In Estonia, housing and rents have risen sharply since 2010. In Finland, housing prices have been slower than the EU average, but rents have risen faster than many others.
Home sale is currently so lively in Finland that not everyone who has sold their homes wants to find a new home after shopping.
Trading volumes have been clearly elevated since the summer of last year and in February home sales were up to 18 percent higher than a year earlier.

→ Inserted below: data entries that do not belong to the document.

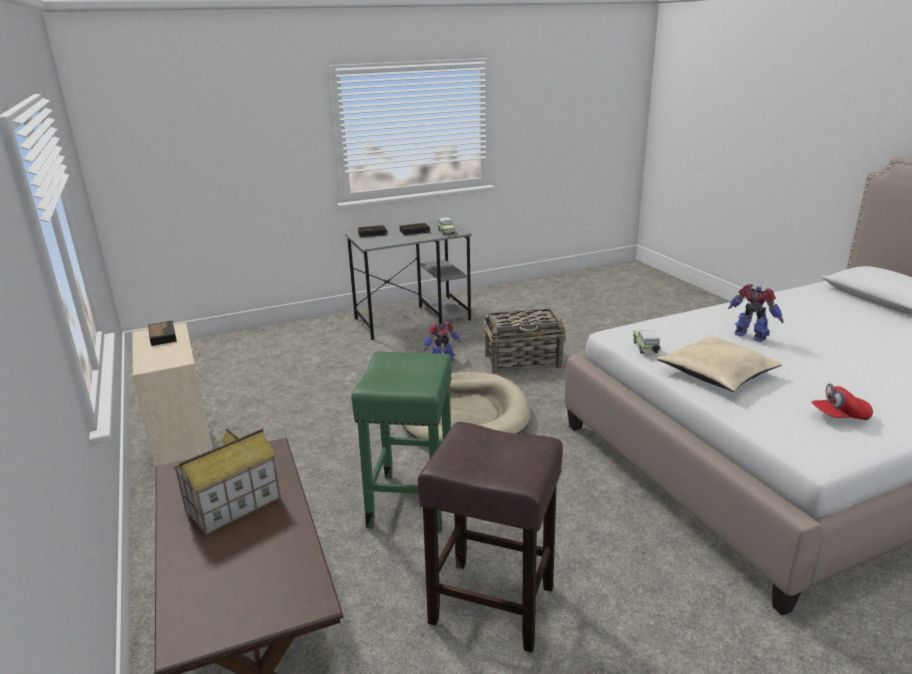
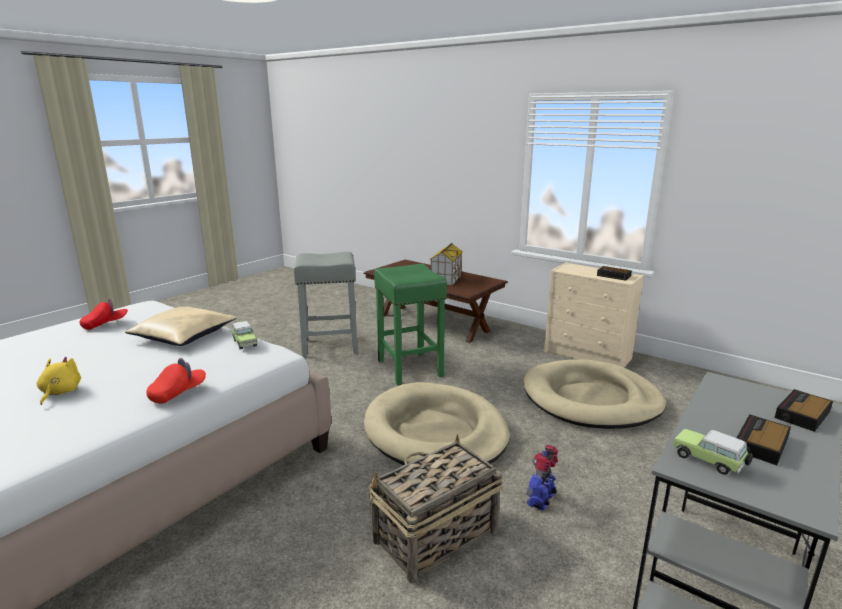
camera: 150 degrees right, 5 degrees down
(291, 405) = (591, 399): none -> beige dog bed
(494, 604) = (329, 346): brown stool -> grey stool
(693, 316) = (178, 393): none -> red cap
(750, 337) = (123, 373): toy robot -> none
(793, 333) = (60, 392): none -> yellow plush toy

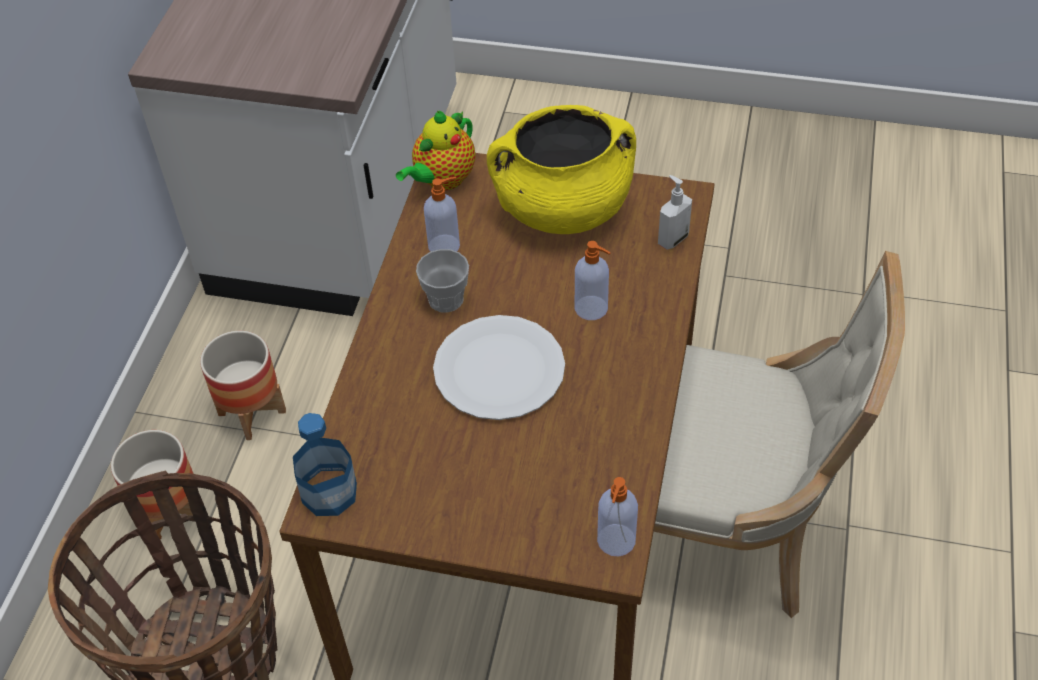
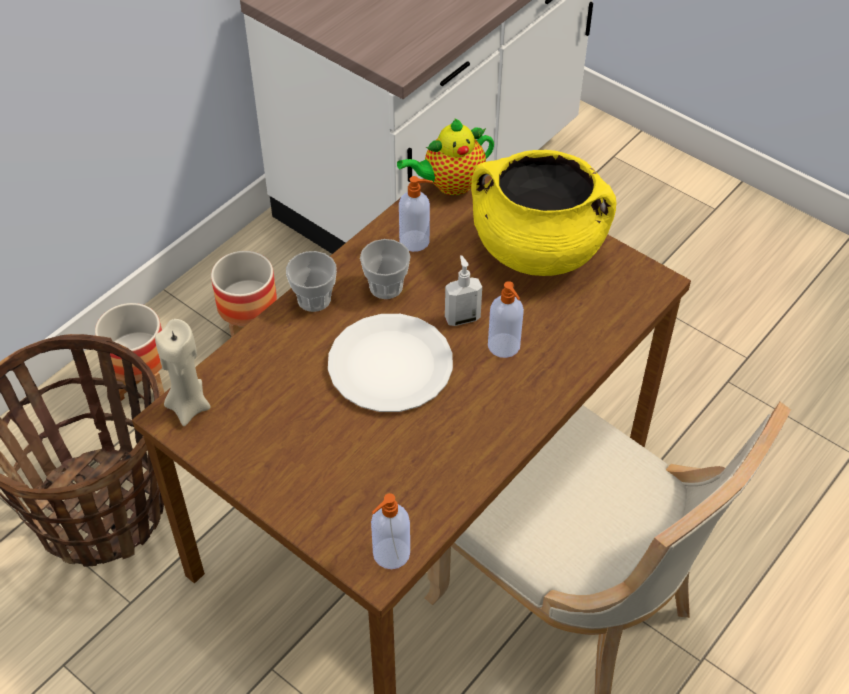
camera: 25 degrees right, 0 degrees up
(329, 493) = (189, 406): bottle -> beige candle
(384, 339) = (314, 299): none -> cup
(672, 239) = (617, 314): soap dispenser -> soap dispenser (462, 318)

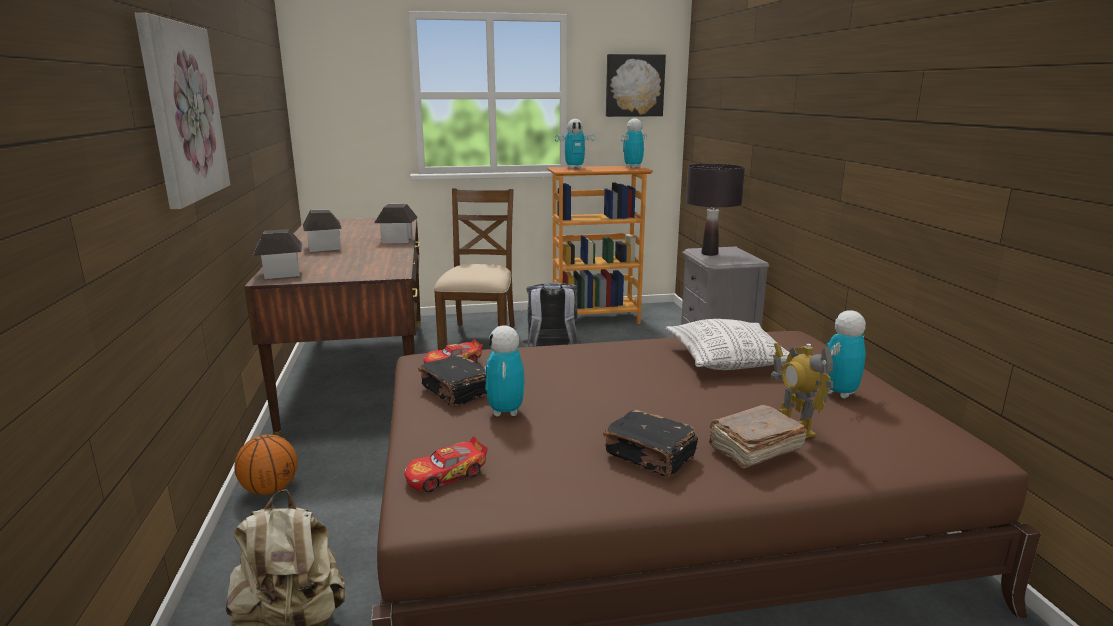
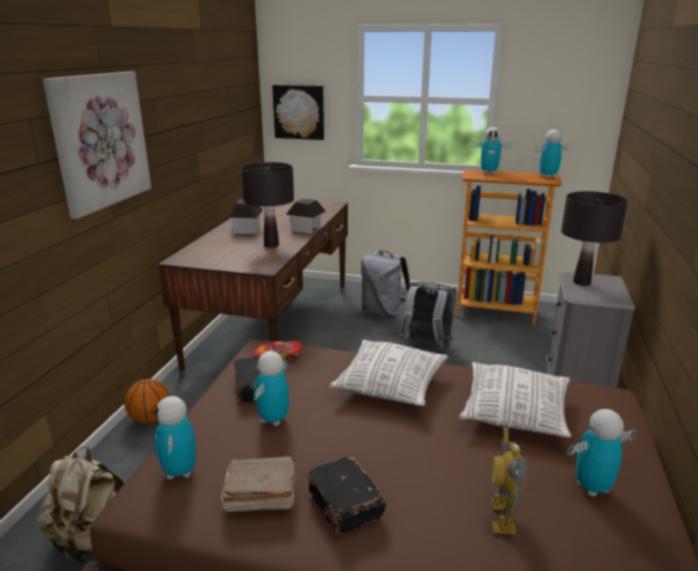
camera: 25 degrees right, 5 degrees up
(281, 273) = (193, 254): toy house -> none
(373, 256) = (271, 245): none -> black table lamp
(446, 475) = (180, 472): toy car -> toy robot
(480, 336) = (383, 312): brown chair -> grey backpack
(597, 363) = (390, 385): none -> pillow
(634, 85) = (566, 94): picture -> picture (299, 112)
(753, 449) = (440, 530): brown book -> brown book (259, 495)

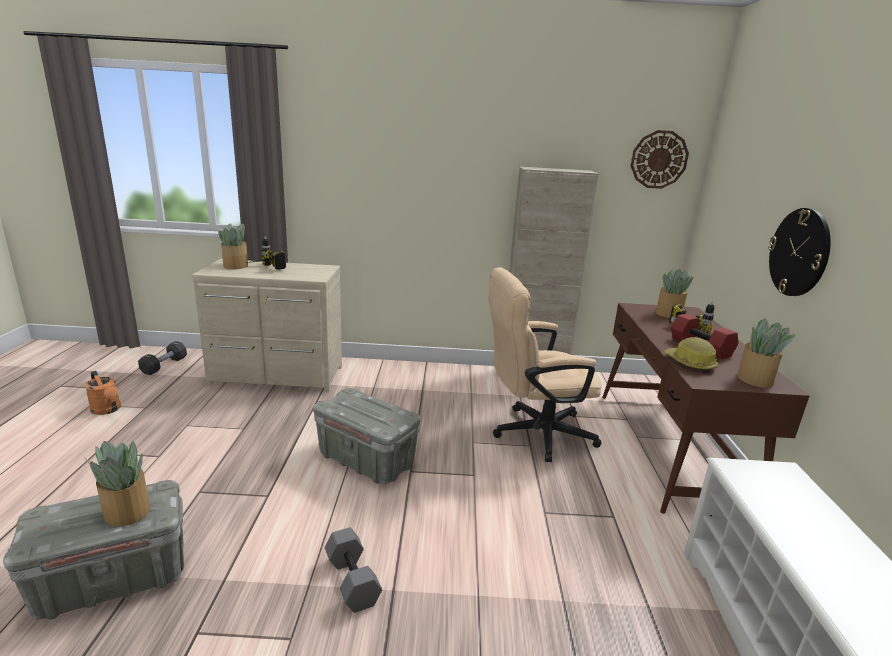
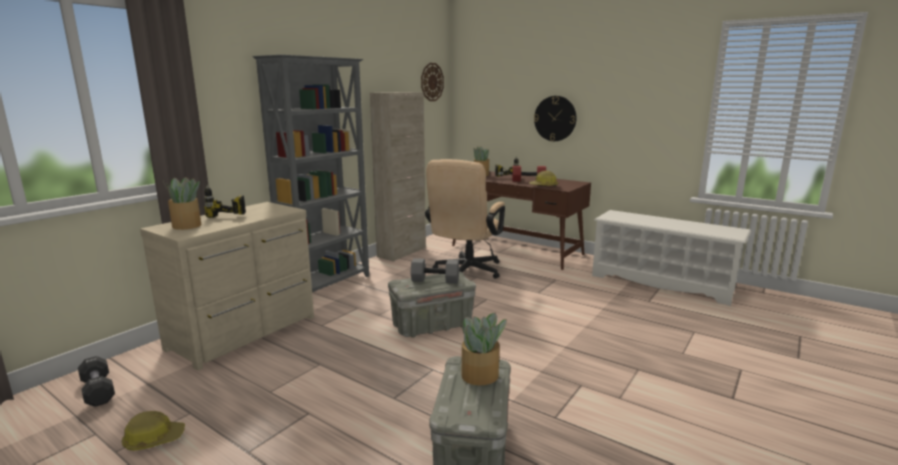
camera: 55 degrees left, 5 degrees down
(108, 410) = (153, 439): orange watering can -> hard hat
(351, 580) = (547, 357): grey dumbbell -> grey dumbbell (434, 280)
(402, 371) = (328, 285): none -> grey bookcase
(755, 378) = (569, 183): potted plant -> none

As demand increases, prices rise. In February, house prices rose by 3.4 per cent in the Greater Helsinki area, 4 per cent in Tampere and 3.4 per cent in Oulu compared with the previous year. In February, house prices will rise as well propped up otherwise moderate inflation in Finland.
Looking at current spending, it feels like at least house prices are skyrocketing very quickly. However, this is not the case when looking at a longer period of time.
In fact, housing prices in Finland have been very moderate in the last decade compared to the European Union countries on average. According to a table published by Eurostat, Finland lags far behind Estonia, Sweden, Germany and the Netherlands in rising house prices.
Housing the leading country in terms of price increases is Estonia, where prices have risen by almost 113 per cent from the last quarter of 2010 to the same period in 2020. Over the same period, house prices rose by around 29% on average across the EU. According to Eurostat, house prices in Finland have risen by 14.6 per cent over the same period.
In Finland, house prices rose by more than 10 per cent in a decade.
In four EU countries, house prices have even fallen. Housing prices have fallen the most in Greece, by about 28 percent. In Italy, prices fell by 15%, in Spain by about 5% and in Cyprus by just over 3%.
In addition to Estonia, there has also been strong growth in Luxembourg and Hungary, both of which have seen prices rise by more than 90%. Growth has also been particularly strong in Latvia and Austria.
Also Estonia ranks first in the rise in rents with an increase of more than 140 percent. Lithuania also reaches more than 100%.
Across the EU, rents rose by an average of 14.9% over ten years. Rents became cheaper only in Greece and Cyprus.
In Finland, rents have risen considerably more than average, by almost 30 per cent.